╭─ Data entries

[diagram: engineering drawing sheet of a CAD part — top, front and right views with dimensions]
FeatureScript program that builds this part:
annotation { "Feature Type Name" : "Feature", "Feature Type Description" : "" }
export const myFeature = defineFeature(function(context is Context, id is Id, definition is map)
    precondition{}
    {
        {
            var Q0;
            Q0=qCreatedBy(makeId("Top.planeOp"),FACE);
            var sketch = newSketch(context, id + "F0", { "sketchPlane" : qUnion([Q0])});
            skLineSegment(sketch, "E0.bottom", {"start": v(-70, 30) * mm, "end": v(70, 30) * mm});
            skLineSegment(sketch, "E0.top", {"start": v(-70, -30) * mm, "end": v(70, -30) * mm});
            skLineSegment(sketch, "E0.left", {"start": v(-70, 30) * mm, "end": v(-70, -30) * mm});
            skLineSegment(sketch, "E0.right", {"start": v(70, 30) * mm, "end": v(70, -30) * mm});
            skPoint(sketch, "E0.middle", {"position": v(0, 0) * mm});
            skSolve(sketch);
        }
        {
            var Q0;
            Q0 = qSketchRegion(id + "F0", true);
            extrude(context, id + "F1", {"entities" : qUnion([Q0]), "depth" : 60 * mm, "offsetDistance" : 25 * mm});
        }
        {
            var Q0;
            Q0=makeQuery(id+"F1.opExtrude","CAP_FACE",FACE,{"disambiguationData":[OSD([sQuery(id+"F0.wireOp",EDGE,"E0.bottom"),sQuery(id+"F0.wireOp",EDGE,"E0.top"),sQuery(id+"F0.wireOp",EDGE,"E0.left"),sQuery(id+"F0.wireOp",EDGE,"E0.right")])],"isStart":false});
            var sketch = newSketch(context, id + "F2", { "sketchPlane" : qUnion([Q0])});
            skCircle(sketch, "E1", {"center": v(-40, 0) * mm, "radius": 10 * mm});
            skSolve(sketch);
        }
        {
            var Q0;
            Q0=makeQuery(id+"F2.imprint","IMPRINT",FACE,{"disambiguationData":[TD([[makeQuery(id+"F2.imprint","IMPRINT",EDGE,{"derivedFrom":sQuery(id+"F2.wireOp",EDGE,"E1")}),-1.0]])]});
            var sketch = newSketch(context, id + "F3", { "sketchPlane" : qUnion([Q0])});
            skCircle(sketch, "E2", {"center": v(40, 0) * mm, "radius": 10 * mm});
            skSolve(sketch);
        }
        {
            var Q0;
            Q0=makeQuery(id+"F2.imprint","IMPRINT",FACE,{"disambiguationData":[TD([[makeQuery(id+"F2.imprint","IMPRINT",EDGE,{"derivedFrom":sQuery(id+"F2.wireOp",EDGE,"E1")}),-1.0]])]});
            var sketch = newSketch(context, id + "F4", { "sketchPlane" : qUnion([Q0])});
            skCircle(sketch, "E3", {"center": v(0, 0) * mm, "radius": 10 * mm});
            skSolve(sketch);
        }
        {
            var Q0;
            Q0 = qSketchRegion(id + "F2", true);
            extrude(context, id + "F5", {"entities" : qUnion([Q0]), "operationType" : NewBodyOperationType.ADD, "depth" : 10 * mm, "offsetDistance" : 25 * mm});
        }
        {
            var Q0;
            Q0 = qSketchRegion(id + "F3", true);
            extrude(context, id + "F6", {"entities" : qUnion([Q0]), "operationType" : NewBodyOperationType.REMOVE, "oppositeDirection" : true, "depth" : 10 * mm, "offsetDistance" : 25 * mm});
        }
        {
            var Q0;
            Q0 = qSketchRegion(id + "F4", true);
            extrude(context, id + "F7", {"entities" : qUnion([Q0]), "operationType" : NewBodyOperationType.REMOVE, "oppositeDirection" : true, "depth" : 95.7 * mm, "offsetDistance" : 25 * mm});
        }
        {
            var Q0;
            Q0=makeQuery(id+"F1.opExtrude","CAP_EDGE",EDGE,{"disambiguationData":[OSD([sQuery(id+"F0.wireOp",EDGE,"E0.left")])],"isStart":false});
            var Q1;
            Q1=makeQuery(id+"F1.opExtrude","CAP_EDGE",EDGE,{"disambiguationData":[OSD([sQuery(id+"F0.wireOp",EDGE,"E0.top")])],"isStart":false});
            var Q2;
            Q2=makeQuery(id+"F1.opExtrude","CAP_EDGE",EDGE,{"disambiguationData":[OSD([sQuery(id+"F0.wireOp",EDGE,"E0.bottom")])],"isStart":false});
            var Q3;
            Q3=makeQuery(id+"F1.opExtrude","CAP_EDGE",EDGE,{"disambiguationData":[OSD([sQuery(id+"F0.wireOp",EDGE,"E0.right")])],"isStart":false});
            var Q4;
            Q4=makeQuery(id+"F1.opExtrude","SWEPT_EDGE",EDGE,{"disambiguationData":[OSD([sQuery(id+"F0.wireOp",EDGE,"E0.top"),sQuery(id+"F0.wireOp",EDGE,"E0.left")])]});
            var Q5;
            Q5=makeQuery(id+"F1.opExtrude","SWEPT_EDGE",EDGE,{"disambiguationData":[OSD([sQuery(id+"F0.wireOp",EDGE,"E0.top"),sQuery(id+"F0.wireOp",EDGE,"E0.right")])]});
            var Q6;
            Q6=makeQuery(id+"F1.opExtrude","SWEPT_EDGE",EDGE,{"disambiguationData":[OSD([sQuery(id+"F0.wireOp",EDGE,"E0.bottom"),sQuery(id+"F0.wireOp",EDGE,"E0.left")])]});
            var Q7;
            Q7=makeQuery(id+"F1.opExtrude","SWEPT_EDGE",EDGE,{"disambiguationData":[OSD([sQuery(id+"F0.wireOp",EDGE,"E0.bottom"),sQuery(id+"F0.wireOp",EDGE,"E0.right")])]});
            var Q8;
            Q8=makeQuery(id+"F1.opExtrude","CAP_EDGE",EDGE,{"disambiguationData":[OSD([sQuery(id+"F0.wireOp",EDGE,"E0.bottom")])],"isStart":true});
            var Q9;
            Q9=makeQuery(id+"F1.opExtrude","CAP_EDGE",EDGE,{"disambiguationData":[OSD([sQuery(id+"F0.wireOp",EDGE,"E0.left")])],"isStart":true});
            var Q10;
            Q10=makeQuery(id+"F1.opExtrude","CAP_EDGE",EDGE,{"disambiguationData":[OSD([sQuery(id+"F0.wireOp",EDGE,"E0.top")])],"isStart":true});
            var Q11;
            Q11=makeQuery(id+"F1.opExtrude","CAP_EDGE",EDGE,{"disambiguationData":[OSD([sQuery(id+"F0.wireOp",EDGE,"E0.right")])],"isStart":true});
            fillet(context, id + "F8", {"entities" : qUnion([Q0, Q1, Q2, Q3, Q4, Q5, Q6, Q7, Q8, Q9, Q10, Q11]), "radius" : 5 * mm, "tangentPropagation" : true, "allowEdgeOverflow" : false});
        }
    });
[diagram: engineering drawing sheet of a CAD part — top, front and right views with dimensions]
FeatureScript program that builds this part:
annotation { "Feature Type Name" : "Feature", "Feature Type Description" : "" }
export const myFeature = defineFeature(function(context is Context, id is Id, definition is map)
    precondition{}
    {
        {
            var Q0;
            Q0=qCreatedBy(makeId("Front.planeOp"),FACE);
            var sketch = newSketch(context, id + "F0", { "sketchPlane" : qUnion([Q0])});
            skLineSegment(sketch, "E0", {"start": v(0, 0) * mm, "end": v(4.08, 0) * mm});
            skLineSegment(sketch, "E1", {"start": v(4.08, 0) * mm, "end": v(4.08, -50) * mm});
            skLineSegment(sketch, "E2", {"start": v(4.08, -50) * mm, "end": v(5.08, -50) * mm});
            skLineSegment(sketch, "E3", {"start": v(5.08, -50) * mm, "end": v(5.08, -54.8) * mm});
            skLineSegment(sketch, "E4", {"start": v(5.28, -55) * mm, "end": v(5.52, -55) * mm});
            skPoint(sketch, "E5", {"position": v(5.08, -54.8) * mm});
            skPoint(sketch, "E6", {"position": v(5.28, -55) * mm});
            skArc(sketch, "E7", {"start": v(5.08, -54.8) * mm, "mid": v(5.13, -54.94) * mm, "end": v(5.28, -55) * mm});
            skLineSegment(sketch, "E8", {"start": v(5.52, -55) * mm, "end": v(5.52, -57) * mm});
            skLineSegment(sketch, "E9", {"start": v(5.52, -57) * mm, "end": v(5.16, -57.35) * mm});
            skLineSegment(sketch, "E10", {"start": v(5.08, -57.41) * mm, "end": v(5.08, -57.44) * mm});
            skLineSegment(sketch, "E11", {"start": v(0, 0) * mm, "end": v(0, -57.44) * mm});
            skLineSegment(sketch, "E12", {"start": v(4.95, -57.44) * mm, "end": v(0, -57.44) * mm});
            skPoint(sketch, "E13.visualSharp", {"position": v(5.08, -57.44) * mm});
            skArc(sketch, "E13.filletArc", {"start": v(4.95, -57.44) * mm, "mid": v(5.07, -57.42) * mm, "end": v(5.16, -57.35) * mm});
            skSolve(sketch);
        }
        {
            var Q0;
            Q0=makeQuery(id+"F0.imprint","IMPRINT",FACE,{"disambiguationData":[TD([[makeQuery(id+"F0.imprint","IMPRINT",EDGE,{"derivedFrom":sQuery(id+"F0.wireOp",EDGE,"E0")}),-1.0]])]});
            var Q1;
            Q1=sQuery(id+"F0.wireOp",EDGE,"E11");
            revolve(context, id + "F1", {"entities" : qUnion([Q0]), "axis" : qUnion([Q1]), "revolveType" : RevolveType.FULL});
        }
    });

╰─

▸ Task goal
Locate each line of the data above that contains the string "planeOp" and copy those lines. Uppercase and lowercase letters must match.

▸ Output
            Q0=qCreatedBy(makeId("Top.planeOp"),FACE);
            Q0=qCreatedBy(makeId("Front.planeOp"),FACE);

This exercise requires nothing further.